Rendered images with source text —
++++

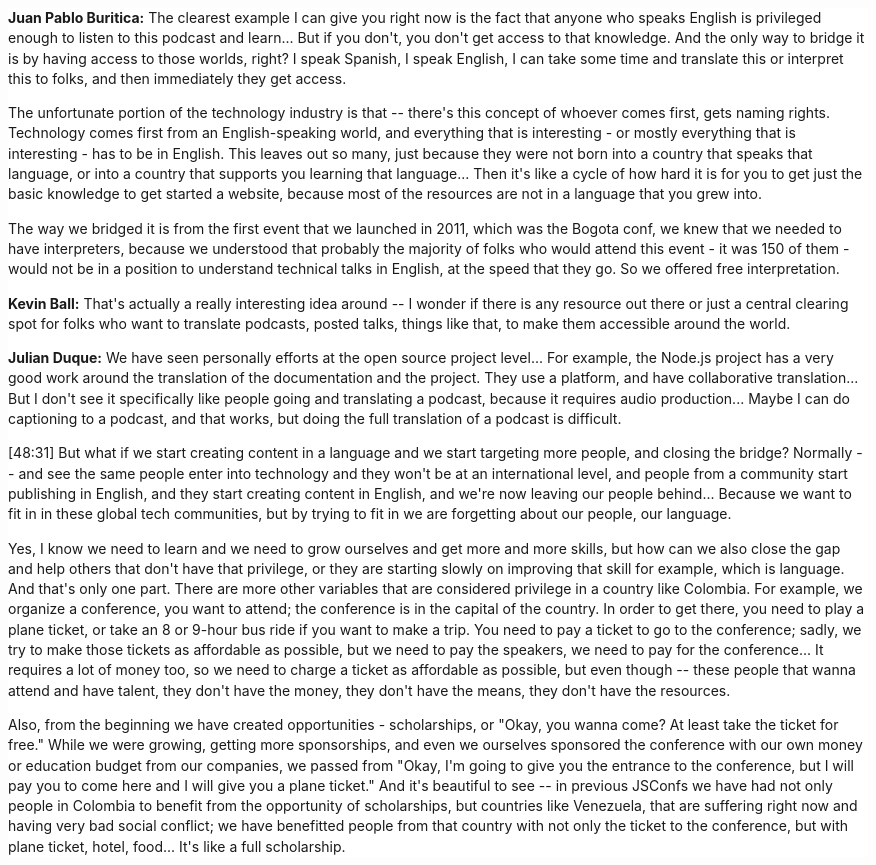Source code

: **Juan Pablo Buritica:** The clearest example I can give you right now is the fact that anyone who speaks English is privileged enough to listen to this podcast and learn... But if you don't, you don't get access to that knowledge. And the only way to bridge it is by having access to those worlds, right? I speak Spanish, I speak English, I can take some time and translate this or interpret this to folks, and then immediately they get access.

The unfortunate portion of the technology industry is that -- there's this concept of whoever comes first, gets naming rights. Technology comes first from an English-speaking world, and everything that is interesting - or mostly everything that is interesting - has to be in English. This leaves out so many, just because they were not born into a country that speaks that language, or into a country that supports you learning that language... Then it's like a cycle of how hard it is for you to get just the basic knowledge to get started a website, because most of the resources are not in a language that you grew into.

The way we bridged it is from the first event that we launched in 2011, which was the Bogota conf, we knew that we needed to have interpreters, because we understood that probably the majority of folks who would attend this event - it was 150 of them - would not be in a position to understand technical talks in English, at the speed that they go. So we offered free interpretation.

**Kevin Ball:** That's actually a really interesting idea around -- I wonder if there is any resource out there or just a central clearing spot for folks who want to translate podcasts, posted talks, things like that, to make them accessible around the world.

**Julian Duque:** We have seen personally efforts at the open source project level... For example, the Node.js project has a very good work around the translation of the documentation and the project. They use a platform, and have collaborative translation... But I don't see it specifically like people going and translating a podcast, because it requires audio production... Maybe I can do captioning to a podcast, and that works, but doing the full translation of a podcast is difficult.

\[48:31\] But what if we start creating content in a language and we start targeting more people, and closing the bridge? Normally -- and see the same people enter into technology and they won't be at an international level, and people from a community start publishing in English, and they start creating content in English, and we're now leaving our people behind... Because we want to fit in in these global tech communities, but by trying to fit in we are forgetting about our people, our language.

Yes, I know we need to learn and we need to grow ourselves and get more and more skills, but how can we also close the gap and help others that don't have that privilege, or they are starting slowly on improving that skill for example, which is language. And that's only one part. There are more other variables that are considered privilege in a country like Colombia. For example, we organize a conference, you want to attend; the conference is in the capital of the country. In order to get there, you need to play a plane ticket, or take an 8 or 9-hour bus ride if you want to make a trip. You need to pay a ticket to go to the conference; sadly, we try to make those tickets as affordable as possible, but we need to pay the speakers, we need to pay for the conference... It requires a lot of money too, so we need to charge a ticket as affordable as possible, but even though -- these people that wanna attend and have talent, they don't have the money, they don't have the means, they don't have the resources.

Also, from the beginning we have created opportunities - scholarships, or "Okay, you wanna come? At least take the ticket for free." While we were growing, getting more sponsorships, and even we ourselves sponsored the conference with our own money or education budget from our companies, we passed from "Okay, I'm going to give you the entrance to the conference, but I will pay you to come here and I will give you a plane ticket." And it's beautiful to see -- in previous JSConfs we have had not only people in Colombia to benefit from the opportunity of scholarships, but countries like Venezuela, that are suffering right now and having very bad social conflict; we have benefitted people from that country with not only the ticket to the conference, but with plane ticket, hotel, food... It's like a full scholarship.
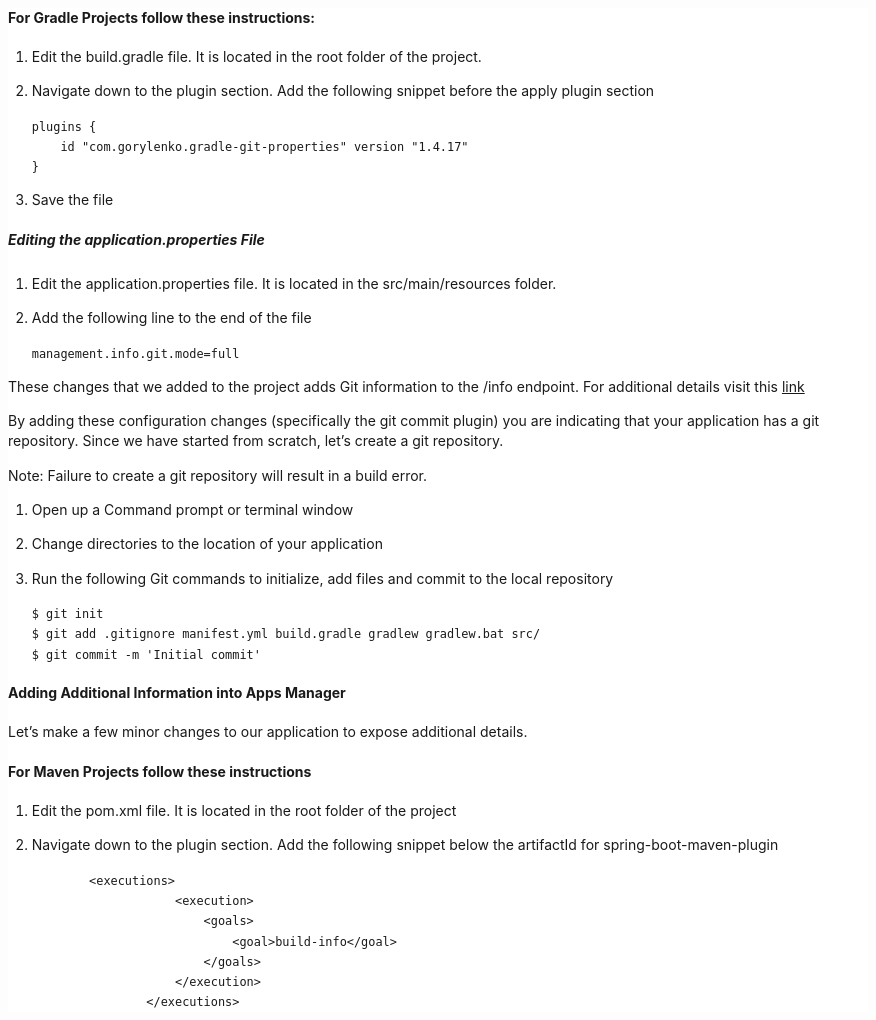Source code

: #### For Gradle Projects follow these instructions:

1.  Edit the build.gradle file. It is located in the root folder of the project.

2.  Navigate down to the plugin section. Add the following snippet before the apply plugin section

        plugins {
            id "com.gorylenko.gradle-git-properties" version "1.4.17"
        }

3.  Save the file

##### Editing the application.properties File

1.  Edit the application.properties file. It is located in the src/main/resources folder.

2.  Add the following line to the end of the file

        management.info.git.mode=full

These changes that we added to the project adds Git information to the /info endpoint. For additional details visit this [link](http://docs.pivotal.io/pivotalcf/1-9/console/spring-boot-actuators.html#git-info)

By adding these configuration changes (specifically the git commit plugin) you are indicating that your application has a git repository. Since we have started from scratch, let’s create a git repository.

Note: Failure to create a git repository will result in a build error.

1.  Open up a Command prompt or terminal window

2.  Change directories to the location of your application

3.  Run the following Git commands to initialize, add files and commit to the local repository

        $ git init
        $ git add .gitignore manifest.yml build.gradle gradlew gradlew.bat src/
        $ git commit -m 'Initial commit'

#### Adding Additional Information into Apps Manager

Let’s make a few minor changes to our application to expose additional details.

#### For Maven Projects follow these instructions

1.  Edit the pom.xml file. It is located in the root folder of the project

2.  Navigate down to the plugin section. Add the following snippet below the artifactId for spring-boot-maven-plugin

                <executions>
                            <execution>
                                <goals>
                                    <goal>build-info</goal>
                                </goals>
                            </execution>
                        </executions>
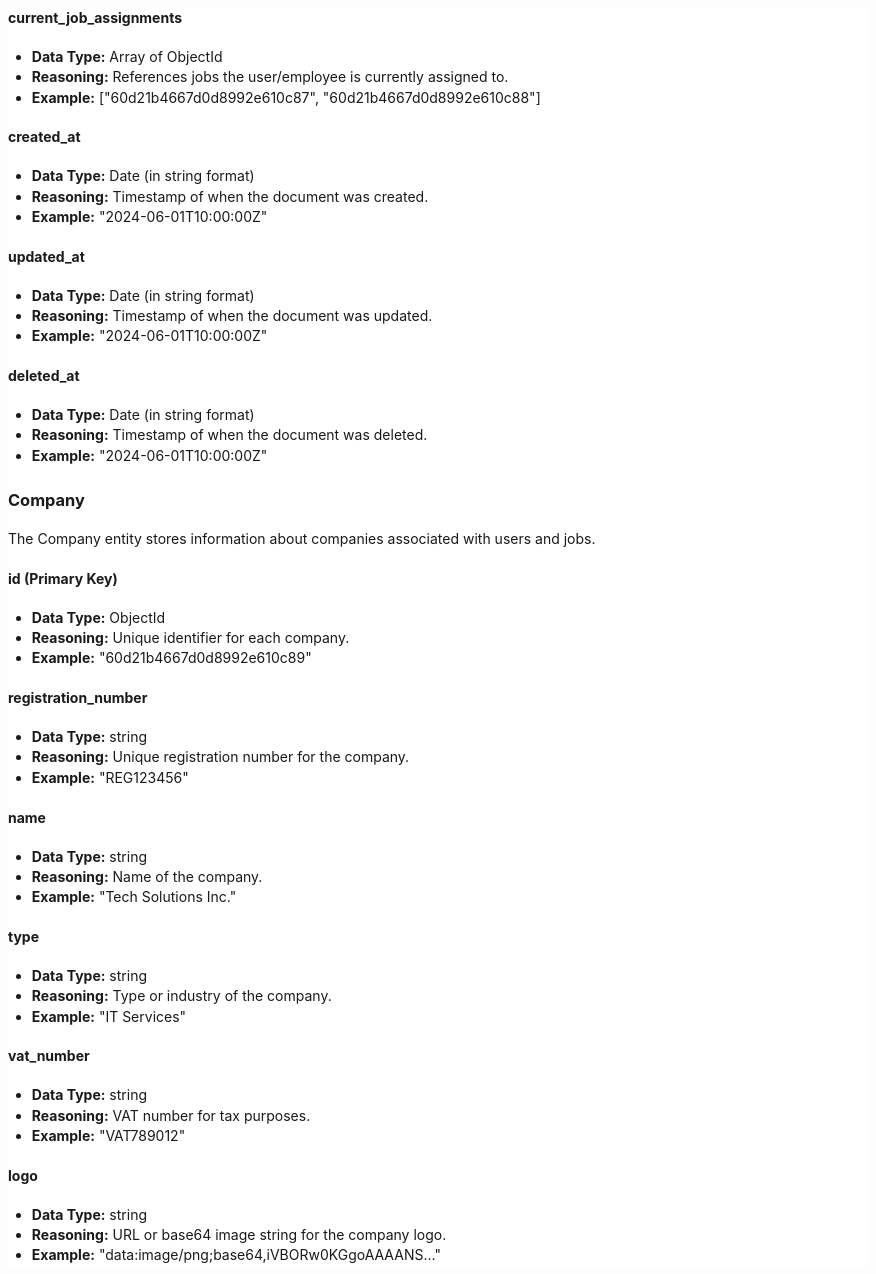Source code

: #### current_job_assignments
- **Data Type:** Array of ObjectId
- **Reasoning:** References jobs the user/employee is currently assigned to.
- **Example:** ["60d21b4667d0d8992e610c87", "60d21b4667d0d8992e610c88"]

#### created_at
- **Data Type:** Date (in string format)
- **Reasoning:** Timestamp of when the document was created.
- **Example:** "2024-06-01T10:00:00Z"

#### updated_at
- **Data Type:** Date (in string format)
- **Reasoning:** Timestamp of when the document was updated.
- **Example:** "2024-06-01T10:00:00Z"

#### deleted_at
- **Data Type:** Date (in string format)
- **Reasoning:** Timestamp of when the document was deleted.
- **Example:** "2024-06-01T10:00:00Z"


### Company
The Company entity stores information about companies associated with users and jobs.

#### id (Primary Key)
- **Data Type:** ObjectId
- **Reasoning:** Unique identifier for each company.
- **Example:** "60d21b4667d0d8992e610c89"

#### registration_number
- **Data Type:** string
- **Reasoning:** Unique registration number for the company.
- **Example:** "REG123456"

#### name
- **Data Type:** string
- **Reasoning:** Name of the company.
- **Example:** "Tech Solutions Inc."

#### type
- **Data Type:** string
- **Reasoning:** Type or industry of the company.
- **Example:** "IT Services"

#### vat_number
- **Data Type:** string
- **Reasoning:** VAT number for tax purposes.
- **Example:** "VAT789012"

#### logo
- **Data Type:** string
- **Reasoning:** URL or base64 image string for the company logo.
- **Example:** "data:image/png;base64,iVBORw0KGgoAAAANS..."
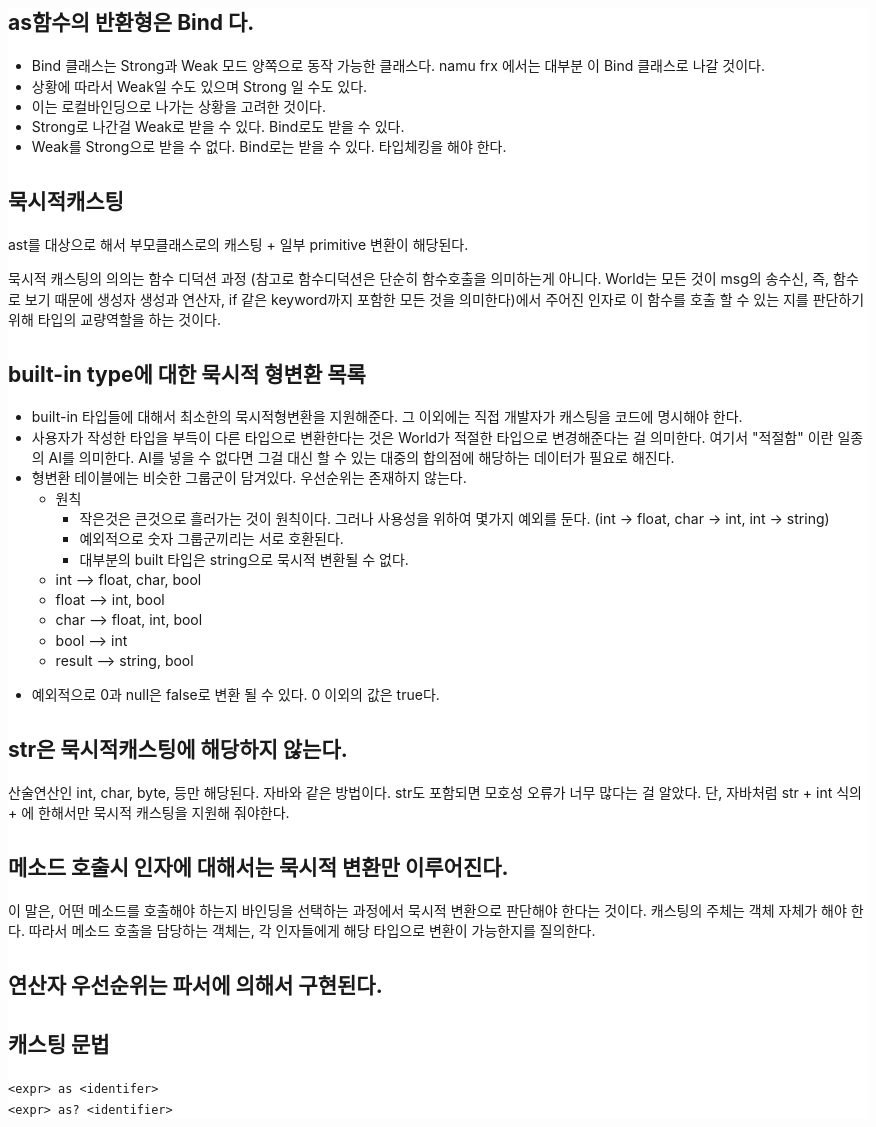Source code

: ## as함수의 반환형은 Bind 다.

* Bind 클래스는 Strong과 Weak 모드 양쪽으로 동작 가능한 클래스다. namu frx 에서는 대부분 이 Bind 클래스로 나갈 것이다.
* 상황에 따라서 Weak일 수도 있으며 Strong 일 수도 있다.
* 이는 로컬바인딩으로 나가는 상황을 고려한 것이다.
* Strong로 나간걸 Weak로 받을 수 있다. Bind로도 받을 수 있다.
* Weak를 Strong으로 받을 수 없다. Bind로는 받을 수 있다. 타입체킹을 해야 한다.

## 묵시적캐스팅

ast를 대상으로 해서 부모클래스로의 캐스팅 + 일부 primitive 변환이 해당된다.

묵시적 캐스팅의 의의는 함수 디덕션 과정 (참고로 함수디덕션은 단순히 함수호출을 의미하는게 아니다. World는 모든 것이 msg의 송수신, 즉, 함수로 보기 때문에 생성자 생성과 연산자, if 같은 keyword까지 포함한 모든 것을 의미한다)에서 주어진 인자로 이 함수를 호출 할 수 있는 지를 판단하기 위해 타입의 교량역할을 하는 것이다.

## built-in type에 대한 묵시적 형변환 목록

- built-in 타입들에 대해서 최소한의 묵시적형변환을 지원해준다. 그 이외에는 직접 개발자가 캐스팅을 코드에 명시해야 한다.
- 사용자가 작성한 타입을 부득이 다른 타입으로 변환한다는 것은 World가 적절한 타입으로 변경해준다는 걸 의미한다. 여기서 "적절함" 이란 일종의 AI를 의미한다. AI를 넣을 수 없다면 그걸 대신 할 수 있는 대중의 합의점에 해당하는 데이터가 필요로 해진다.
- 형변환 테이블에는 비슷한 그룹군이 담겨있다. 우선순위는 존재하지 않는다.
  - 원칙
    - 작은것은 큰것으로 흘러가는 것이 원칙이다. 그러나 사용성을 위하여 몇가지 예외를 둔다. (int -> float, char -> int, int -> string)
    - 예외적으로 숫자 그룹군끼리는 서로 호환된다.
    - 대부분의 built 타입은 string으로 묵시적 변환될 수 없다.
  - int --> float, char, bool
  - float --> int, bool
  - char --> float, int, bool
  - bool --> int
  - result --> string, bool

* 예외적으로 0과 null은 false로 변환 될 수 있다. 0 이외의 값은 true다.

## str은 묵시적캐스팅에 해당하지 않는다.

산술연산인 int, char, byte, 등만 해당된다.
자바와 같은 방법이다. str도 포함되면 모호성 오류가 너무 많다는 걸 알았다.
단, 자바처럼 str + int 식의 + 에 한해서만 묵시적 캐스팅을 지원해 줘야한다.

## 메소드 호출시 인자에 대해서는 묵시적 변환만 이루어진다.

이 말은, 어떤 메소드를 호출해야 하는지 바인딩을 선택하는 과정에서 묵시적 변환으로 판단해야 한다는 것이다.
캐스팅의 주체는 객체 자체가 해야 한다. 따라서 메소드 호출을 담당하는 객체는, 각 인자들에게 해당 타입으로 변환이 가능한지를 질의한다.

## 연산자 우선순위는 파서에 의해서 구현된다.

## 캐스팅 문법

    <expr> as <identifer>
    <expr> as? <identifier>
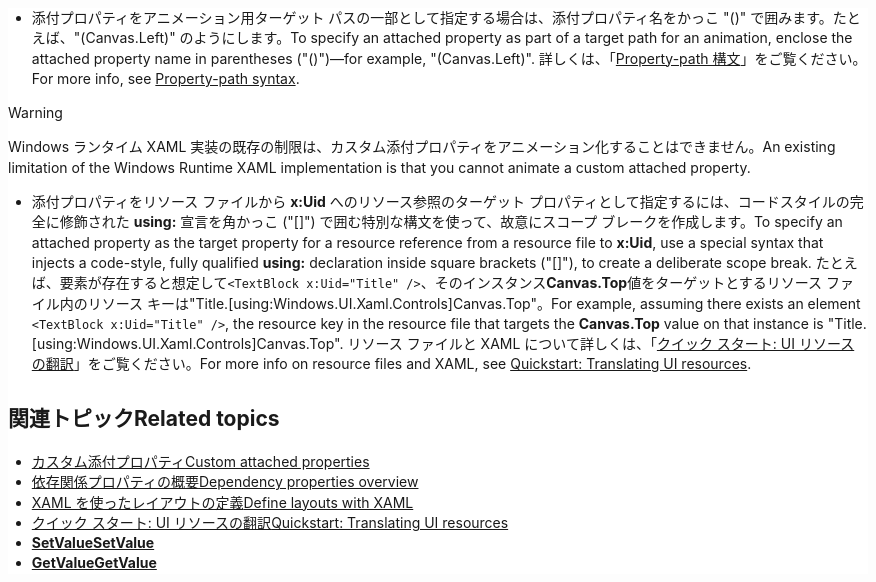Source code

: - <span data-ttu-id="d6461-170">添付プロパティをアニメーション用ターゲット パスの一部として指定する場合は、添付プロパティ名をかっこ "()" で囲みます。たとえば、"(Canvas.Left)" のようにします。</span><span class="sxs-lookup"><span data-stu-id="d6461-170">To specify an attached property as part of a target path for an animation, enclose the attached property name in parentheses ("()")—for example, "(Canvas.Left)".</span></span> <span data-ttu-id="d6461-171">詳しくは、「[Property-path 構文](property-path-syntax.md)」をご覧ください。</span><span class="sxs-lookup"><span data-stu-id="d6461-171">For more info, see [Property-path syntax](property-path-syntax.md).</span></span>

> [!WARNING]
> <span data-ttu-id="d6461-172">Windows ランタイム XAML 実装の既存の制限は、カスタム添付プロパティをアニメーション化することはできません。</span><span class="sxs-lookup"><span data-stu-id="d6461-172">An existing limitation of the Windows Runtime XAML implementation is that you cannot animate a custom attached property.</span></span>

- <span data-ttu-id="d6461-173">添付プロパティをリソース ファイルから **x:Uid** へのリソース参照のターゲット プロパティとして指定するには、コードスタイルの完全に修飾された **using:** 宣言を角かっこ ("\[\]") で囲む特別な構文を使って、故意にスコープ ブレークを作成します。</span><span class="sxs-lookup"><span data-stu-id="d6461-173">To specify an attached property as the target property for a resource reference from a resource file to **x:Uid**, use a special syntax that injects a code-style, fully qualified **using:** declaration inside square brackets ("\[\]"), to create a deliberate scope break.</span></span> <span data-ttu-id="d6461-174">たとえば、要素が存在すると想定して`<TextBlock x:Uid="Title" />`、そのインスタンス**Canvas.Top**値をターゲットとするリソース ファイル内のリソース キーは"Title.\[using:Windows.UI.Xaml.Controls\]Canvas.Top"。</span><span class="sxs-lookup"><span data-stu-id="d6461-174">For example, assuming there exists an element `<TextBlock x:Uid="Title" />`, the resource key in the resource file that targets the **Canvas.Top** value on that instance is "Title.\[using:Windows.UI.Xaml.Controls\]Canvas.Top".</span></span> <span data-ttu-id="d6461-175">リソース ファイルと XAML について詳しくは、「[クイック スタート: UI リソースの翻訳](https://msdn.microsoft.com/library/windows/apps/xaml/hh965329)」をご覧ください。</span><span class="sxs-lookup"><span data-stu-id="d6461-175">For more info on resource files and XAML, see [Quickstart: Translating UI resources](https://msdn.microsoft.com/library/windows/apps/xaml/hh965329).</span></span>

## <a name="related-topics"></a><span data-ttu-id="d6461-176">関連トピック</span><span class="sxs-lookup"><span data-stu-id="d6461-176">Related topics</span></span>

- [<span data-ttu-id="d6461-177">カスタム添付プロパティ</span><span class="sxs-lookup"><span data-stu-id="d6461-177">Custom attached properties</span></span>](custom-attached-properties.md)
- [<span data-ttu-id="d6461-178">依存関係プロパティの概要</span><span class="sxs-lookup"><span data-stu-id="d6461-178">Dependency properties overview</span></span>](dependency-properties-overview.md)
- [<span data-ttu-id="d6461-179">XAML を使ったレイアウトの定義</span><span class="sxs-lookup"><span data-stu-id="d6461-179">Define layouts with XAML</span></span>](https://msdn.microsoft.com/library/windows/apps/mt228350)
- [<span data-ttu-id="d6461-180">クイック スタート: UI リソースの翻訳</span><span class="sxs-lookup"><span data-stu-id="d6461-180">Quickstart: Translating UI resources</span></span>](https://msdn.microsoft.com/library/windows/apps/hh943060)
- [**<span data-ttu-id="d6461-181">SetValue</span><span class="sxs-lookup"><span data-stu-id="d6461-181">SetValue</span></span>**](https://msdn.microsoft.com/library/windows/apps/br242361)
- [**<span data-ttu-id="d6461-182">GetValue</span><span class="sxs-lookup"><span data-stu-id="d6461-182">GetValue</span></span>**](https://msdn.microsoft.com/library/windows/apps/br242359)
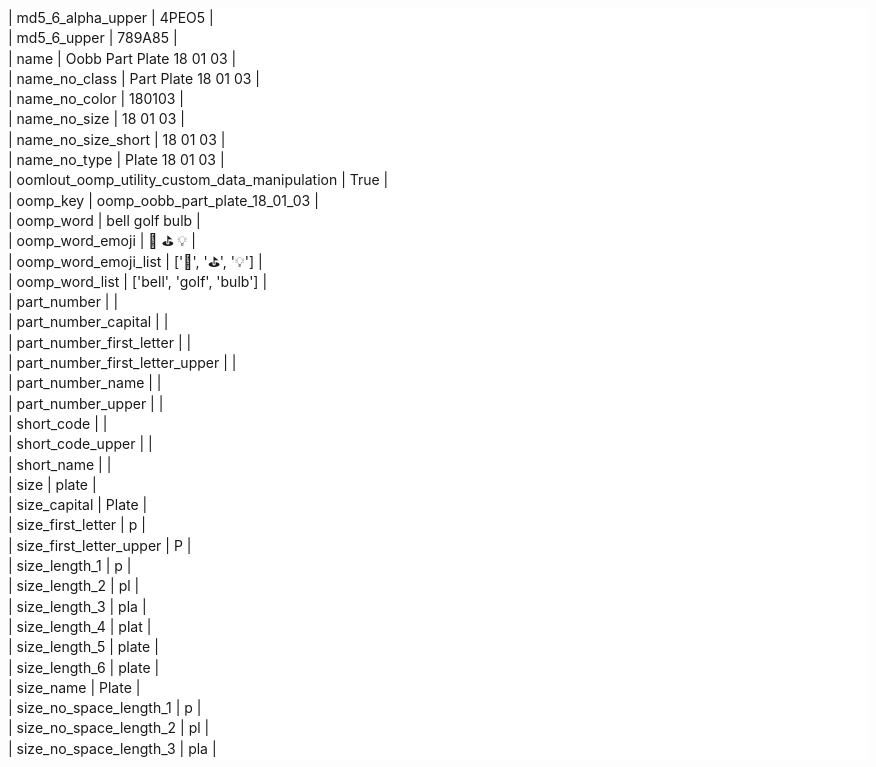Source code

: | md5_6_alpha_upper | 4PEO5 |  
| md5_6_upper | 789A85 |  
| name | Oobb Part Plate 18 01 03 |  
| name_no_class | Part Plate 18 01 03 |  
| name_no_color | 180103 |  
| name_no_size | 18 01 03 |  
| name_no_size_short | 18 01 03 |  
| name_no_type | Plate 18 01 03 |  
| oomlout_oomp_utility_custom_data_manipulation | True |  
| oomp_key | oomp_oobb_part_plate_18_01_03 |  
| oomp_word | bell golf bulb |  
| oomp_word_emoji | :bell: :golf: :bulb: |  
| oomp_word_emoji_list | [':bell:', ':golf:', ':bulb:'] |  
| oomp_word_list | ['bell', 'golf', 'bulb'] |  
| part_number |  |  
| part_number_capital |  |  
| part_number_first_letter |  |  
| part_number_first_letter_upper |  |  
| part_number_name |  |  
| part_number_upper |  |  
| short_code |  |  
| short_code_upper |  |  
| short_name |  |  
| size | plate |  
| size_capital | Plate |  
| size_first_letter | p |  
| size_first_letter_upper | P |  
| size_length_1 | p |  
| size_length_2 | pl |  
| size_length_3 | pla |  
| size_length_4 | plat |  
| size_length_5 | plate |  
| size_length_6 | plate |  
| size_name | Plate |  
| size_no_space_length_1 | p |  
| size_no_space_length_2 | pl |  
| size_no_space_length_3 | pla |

++++

Problem statement — In the records above, find the line containing "#### id (Primary Key)" and the line containing "Bind로도 받을 수 있다.", then give both of them again word for word along with every line between. Omit any pictures.

Result of the exercise —
#### id (Primary Key)
- **Data Type:** ObjectId
- **Reasoning:** Unique identifier for each company.
- **Example:** "60d21b4667d0d8992e610c89"

#### registration_number
- **Data Type:** string
- **Reasoning:** Unique registration number for the company.
- **Example:** "REG123456"

#### name
- **Data Type:** string
- **Reasoning:** Name of the company.
- **Example:** "Tech Solutions Inc."

#### type
- **Data Type:** string
- **Reasoning:** Type or industry of the company.
- **Example:** "IT Services"

#### vat_number
- **Data Type:** string
- **Reasoning:** VAT number for tax purposes.
- **Example:** "VAT789012"

#### logo
- **Data Type:** string
- **Reasoning:** URL or base64 image string for the company logo.
- **Example:** "data:image/png;base64,iVBORw0KGgoAAAANS..."
Source code

: ## as함수의 반환형은 Bind 다.

* Bind 클래스는 Strong과 Weak 모드 양쪽으로 동작 가능한 클래스다. namu frx 에서는 대부분 이 Bind 클래스로 나갈 것이다.
* 상황에 따라서 Weak일 수도 있으며 Strong 일 수도 있다.
* 이는 로컬바인딩으로 나가는 상황을 고려한 것이다.
* Strong로 나간걸 Weak로 받을 수 있다. Bind로도 받을 수 있다.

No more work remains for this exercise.